• **Description of the task**
Copy out, word for word and in full, the passage about Russell and Clarkson starting together for the Lakers that comes before the data.

BEGIN Text excerpt

D’Angelo Russell and Jordan Clarkson probably entered this year thinking it would take fewer than 70 games to be featured in the Los Angeles Lakers’ starting backcourt.
After seeing the combination work as well as it did Sunday night against the NBA’s defending champion Cleveland Cavaliers, fans can probably look forward to a longer look at those two starting in the final dozen games.
Russell finished Sunday night with a career high 40 points on only 22 shots and six assists. Clarkson wound up with 19 points on 18 shots and six assists of his own. The two combined for a total of three turnovers.
That production can’t be expected night in, night out, but given how well they looked out there tonight, it’s absolutely fair to wonder what took so long for those two to finally start together.
According to Luke Walton, fans can look forward to watching those two try to replicate Sunday night’s effort until further notice. He didn’t expand on what might’ve taken so long.

END Text excerpt
BEGIN Supplied entries

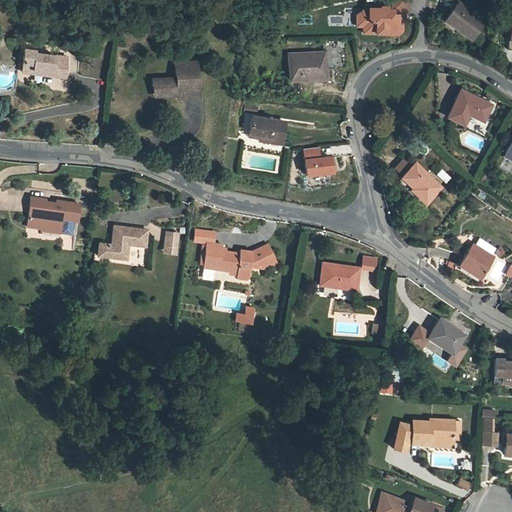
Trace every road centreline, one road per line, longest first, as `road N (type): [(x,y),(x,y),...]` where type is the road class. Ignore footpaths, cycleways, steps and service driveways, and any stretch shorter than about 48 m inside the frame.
road 1 (residential): [(0,147),(142,164),(257,211),(326,219),(380,213)]
road 2 (residential): [(511,98),(467,65),(418,52),(358,80),(358,146),(380,213)]
road 3 (residential): [(380,213),(391,244),(427,287),(511,332)]
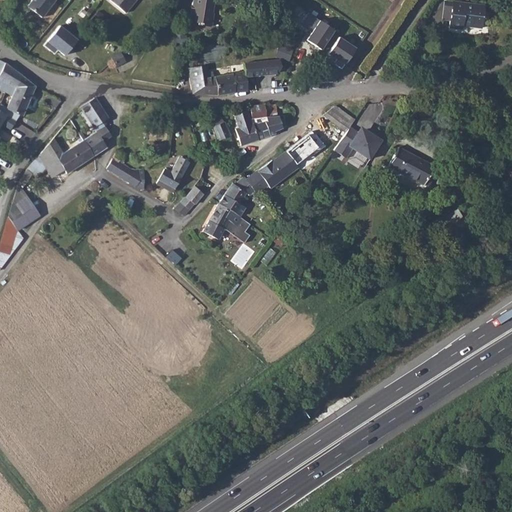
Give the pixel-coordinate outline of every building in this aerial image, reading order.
[(33,0),(28,6),(43,18),(55,2),(53,0),(33,0)] [(112,0),(128,13),(138,0),(112,0)] [(214,0),(192,0),(192,6),(194,6),(193,11),(191,11),(189,22),(197,23),(197,25),(210,27),(211,26),(213,14),(212,13),(214,0)] [(450,23),(449,27),(462,29),(462,26),(481,28),(484,5),(452,1),(452,7),(450,23)] [(335,31),(319,20),(306,39),(321,50),(335,31)] [(61,26),(48,42),(66,57),(78,40),(61,26)] [(356,48),(339,36),(328,52),(336,58),(332,63),(342,70),(356,48)] [(279,43),(276,55),(291,59),(294,47),(279,43)] [(204,94),(217,95),(235,92),(247,90),(245,76),(277,70),(278,64),(277,57),(242,63),(244,72),(231,74),(212,77),(211,73),(200,74),(199,67),(187,69),(190,81),(193,94),(204,94)] [(6,64),(0,59),(0,89),(12,95),(28,102),(35,86),(20,75),(6,64)] [(12,95),(11,97),(5,108),(22,116),(28,102),(12,95)] [(95,98),(80,108),(95,132),(83,140),(93,157),(106,148),(103,143),(106,141),(112,137),(104,127),(106,125),(104,121),(108,118),(95,98)] [(250,106),(251,118),(265,117),(264,105),(250,106)] [(323,115),(346,131),(348,129),(354,120),(333,106),(323,115)] [(253,125),(250,120),(247,111),(233,115),(237,128),(235,128),(241,146),(254,142),(270,136),(265,122),(253,125)] [(265,122),(270,136),(276,134),(275,131),(285,128),(279,115),(267,116),(269,121),(265,122)] [(221,117),(212,120),(215,126),(213,127),(218,140),(229,136),(224,122),(223,122),(221,117)] [(28,126),(16,140),(23,147),(36,133),(31,128),(28,126)] [(336,145),(331,152),(344,161),(350,150),(367,161),(379,143),(368,136),(365,137),(359,133),(355,134),(355,135),(348,129),(346,131),(336,145)] [(312,133),(284,151),(297,165),(325,147),(312,133)] [(25,172),(20,181),(25,185),(32,175),(37,178),(45,168),(51,178),(63,171),(66,174),(93,157),(83,140),(62,153),(53,138),(25,172)] [(408,152),(398,147),(388,166),(423,185),(433,166),(433,165),(413,155),(412,156),(407,153),(408,152)] [(106,169),(112,172),(113,173),(119,161),(124,154),(117,150),(114,157),(112,160),(106,169)] [(255,173),(245,181),(256,193),(265,186),(268,189),(296,167),(283,152),(270,163),(269,162),(255,173)] [(164,169),(158,181),(174,189),(180,178),(188,162),(179,157),(171,173),(164,169)] [(119,161),(113,173),(135,187),(141,181),(139,170),(133,169),(124,164),(119,161)] [(231,184),(224,196),(238,204),(245,192),(249,195),(252,193),(253,195),(256,193),(245,181),(242,177),(232,185),(231,184)] [(18,184),(8,218),(17,231),(40,216),(18,184)] [(194,186),(180,203),(188,210),(194,204),(195,205),(204,194),(194,186)] [(180,203),(175,210),(183,215),(188,210),(180,203)] [(218,205),(218,204),(202,231),(216,240),(222,230),(243,243),(248,235),(243,232),(249,224),(241,220),(238,217),(218,205)] [(457,220),(459,223),(465,220),(458,207),(437,220),(442,229),(457,220)] [(17,231),(8,218),(0,242),(0,268),(10,257),(17,231)]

END Supplied entries

• **Solution to this task**
D’Angelo Russell and Jordan Clarkson probably entered this year thinking it would take fewer than 70 games to be featured in the Los Angeles Lakers’ starting backcourt.
After seeing the combination work as well as it did Sunday night against the NBA’s defending champion Cleveland Cavaliers, fans can probably look forward to a longer look at those two starting in the final dozen games.
Russell finished Sunday night with a career high 40 points on only 22 shots and six assists. Clarkson wound up with 19 points on 18 shots and six assists of his own. The two combined for a total of three turnovers.
That production can’t be expected night in, night out, but given how well they looked out there tonight, it’s absolutely fair to wonder what took so long for those two to finally start together.
According to Luke Walton, fans can look forward to watching those two try to replicate Sunday night’s effort until further notice. He didn’t expand on what might’ve taken so long.